Una fuente (en griego: pede, fons) es el "ojo del paisaje", la explosión natural de agua viva, que fluye durante todo el año, o que se seca en ciertas temporadas. En contraste con "las aguas turbias" de los pozos y ríos ( Jer. 2,18), de ella brota el "agua viva", con la que Jesús compara acertadamente la gracia del Espíritu Santo ( Jn. 4,10; 7,38; cf. Is. 12,3; 44,3). Cuan altamente se han valorado estas fuentes naturales se desprende del número de pueblos y aldeas que tienen nombres compuestos con la palabra Ain (En), como, por ejemplo, Endor (manantial de Dor), Engannim (manantial de jardines), Engadí (fuente del cabrito) Rogel o En-rogel (fuente del pie), Ensemes (fuente del sol), etc. Pero los manantiales eran comparativamente raros, y la densa población se veía obligada a recurrir a fuentes artificiales. La Sagrada Escritura es siempre cuidadosa en distinguir los manantiales naturales de los pozos (en hebreo: KAR, griego: psrear, puteus), que son hoyos de agua excavados bajo la superficie rocosa y que no tienen salida. Naturalmente, pertenecían a la persona que los excavó, y sólo él podía darle un nombre. Entre los árabes de hoy día son propiedad de las tribus o familias, un extraño que desee sacar agua de ellos se espera que dé una propina. Muchos nombres de lugares, también están compuestos con B’er, tal como Berseba, Beerot, Beer Elim, etc.

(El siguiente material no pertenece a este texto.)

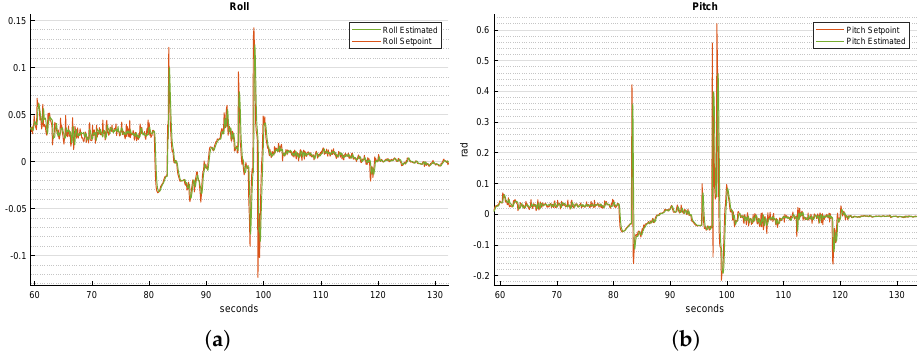
Figure 7. Time-wise behavior of the desired and estimated roll ( a ) and pitch ( b ) of the UAV during the landing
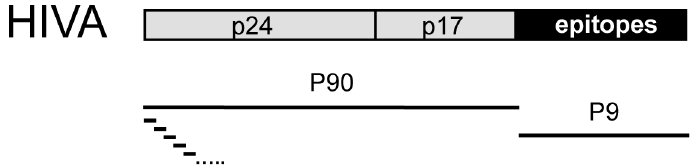
Figure 1. A schematic diagram of the HIV-1 clade A (HIVA) immunogen. The HIVA protein consists of consensus amino acid sequences of clade A p24 and p17 Gag and a string of partially overlapping CD8 + T-cell epitopes identified in chronically infected individuals [23]. Pool P90 of 15-mer peptides overlapping by 11 amino acids across the Gag portion is shown below the protein. Pool P9 consisted of known CD8 + T-cell epitope peptides derived from the polyepitope region. doi:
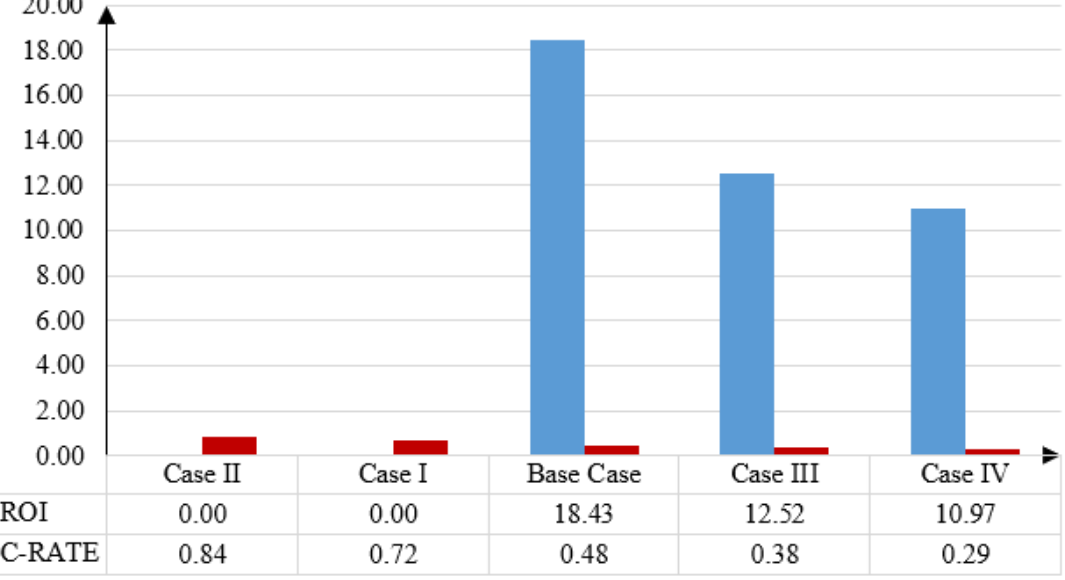
Figure 12. The results of C-rate sensitivity case study in terms of ROI (Return On Investment).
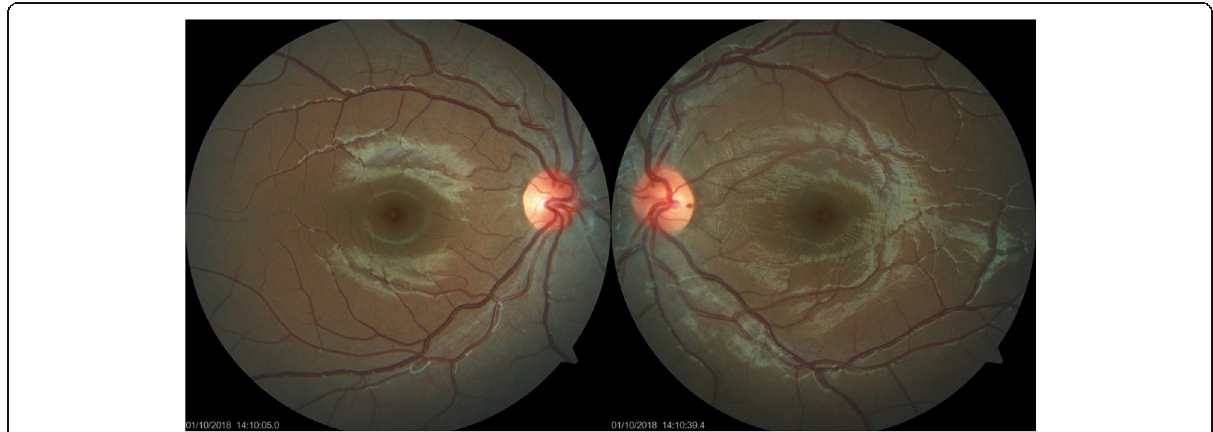
Fig. 4 Final follow-up at 15 months: normal fundus photograph of both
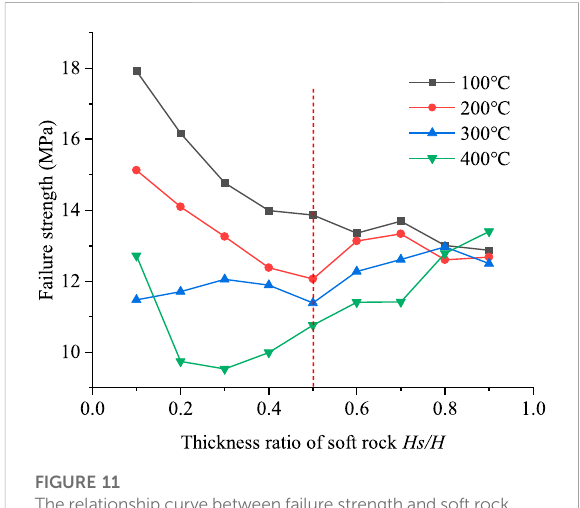
FIGURE 11 The relationship curve between failure strength and soft rock thickness ratio ( H s /H ) under different loading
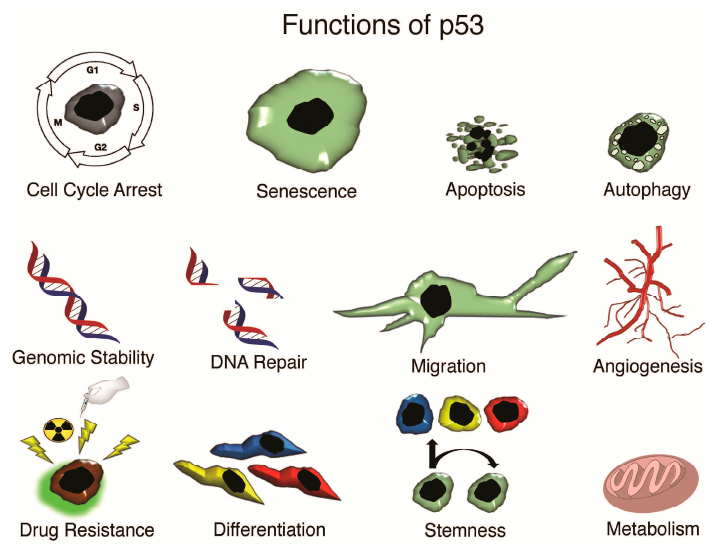
Figure 1. Functions of p53.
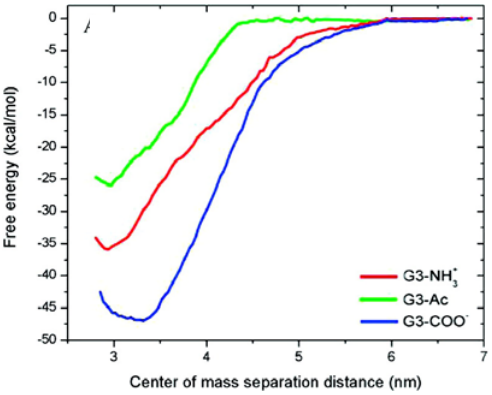
Figure 2 . Potential of mean forces for G3 PAMAM dendrimers interacting with different surface charges as a function of center-of-mass separation distance between the dendrimer and lipid bilayer (energy per mole binding to the bilayers). Reprinted with permission from [26]. Copyright 2008 American Chemical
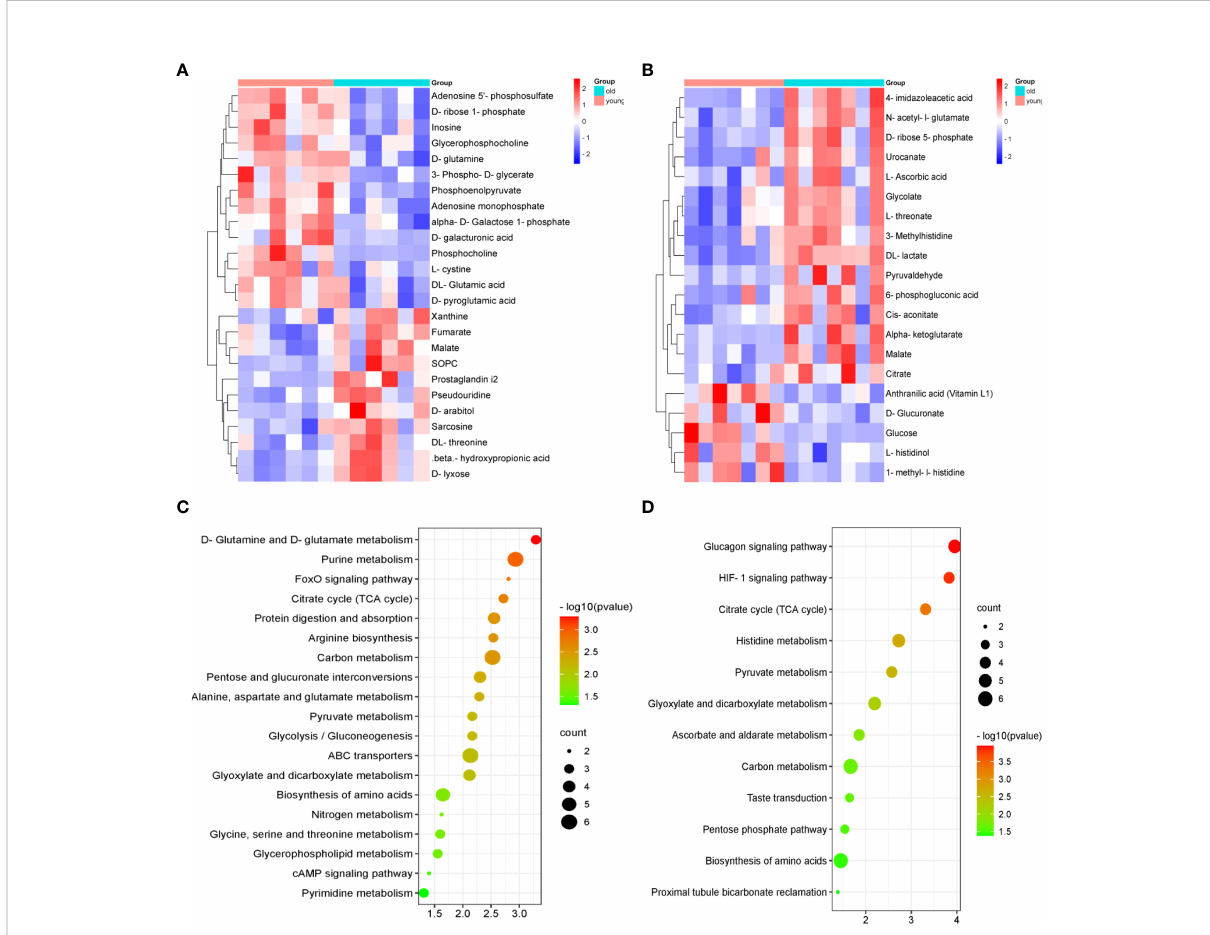
FIGURE 4 The heatmaps of the metabolic pro fi les and analysis of the pathways in the kidney and urine samples. The heatmap of 25 and 20 differential metabolites analyzed using the hierarchical clustering analysis in the kidney samples (A) and urine samples (B) . Summary of the pathway analysis of the differential metabolites represented in the different groups using Metaboanalyst. The size and color of each circle are based on the pathway impact values and p -values in the (C) kidney samples and (D) urine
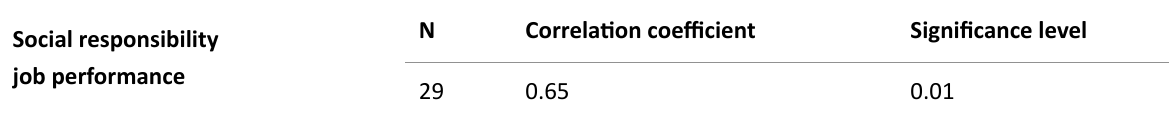
Table 3. Shows the Pearson correlation coefficient between the scales of social responsibility and job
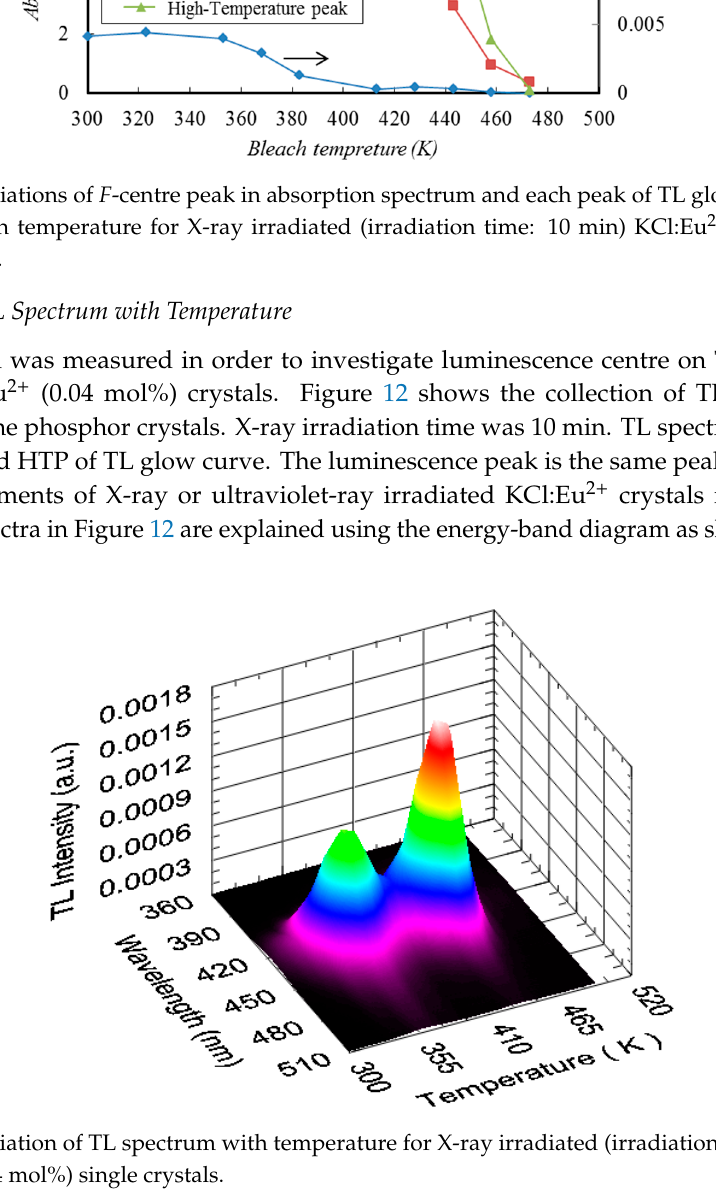
Figure 12. Variation of TL spectrum with temperature for X-ray irradiated (irradiation time: 10 min) KCl:Eu 2+ (0.04 mol%) single crystals.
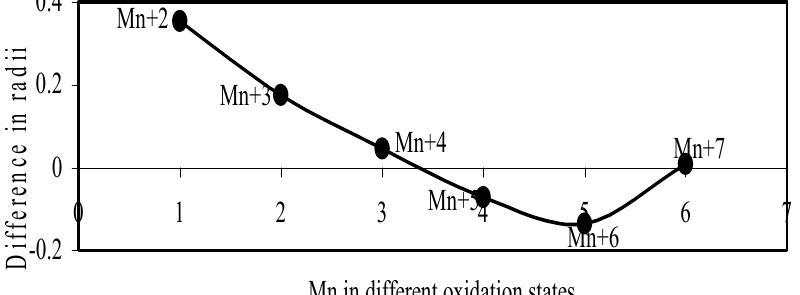
Figure 17. Plot of difference in experimental and theoretical radii of Mn in different oxidation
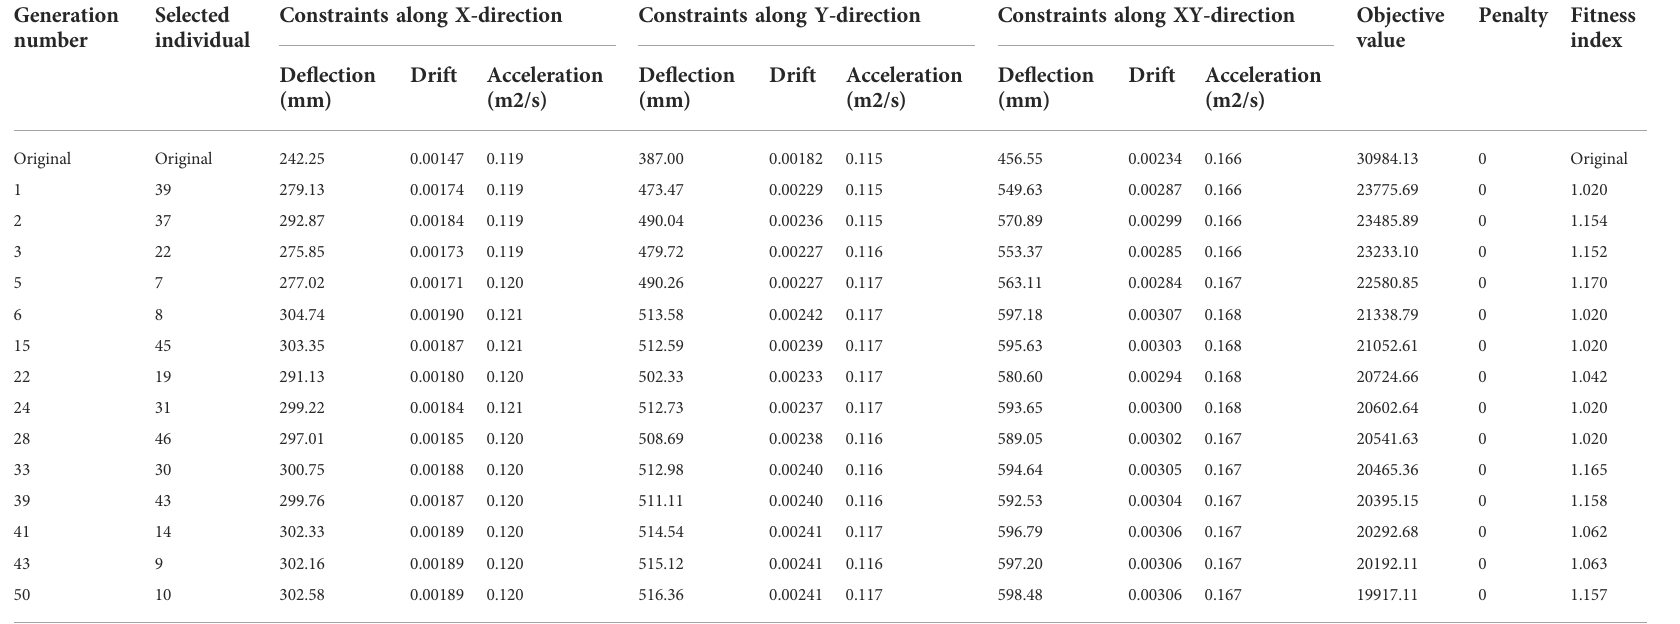
TABLE 2 Genetic Algorithm optimization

Las cisternas (lakkos, cisterna) son reservas subterráneas que algunas veces cubren tanto como un acre de terreno, en las cuales se acumula el agua de lluvia durante la primavera. Su extrema necesidad es atestiguada por el gran número de cisternas antiguas y en desuso con las que la Tierra Santa está, literalmente, agujereada. Se pueden encontrar a lo largo de las carreteras, en los campos, en jardines, en eras, en las aldeas y, sobre todo, en las ciudades. Jerusalén estaba tan bien provista de ellas que cada vez que fue sitiada nadie dentro de sus muros sufrió alguna vez por falta de agua. Las cisternas eran talladas en la roca natural y luego recubiertas con mampostería y cemento impermeable. Como su construcción conllevaba gran trabajo corporal, es fácil de entender por qué Yahveh les prometió a los israelitas, a la salida de Egipto, la posesión de cisternas excavadas por otros como una señal especial de favor ( Deut. 6,11; Neh. 9,25). Si el cemento de la cisterna cedía, la reserva se inutilizaba y era abandonada; y se convertía entonces en una de las “cisterna agrietada, que no retiene el agua” ( Jer. 2,13). La boca de los pozos y cisternas generalmente estaba rodeada por un brocal o muro bajo y cerrada con una piedra, tanto para prevenir accidentes como para alejar a los extraños. Si el dueño se descuidaba en cubrir el pozo, y una bestia caía en él, la Legislación de Moisés le obligaba a pagar el precio del animal (Ex. 21,33-34, cf. Lc. 14,5). A veces la piedra colocada en el orificio era tan pesada que un hombre era incapaz de moverla (Gén. 29,3). Cuando las cisternas se secaban eran usadas como calabozos, ya que, al ser angostas en la parte superior, como "botellas enormes", no dejaban vía abierta para el escape (Gén. 37,24; Jr. 38,6; 1 Mac. 7,19). También ofrecían lugares convenientes para ocultar a una persona de sus perseguidores (1 Sam. 13,6; 2 Sam. 17,18). Los métodos utilizados para sacar el agua eran los mismos que los que estaban en boga a través de todo el antiguo Oriente (cf. Egipto).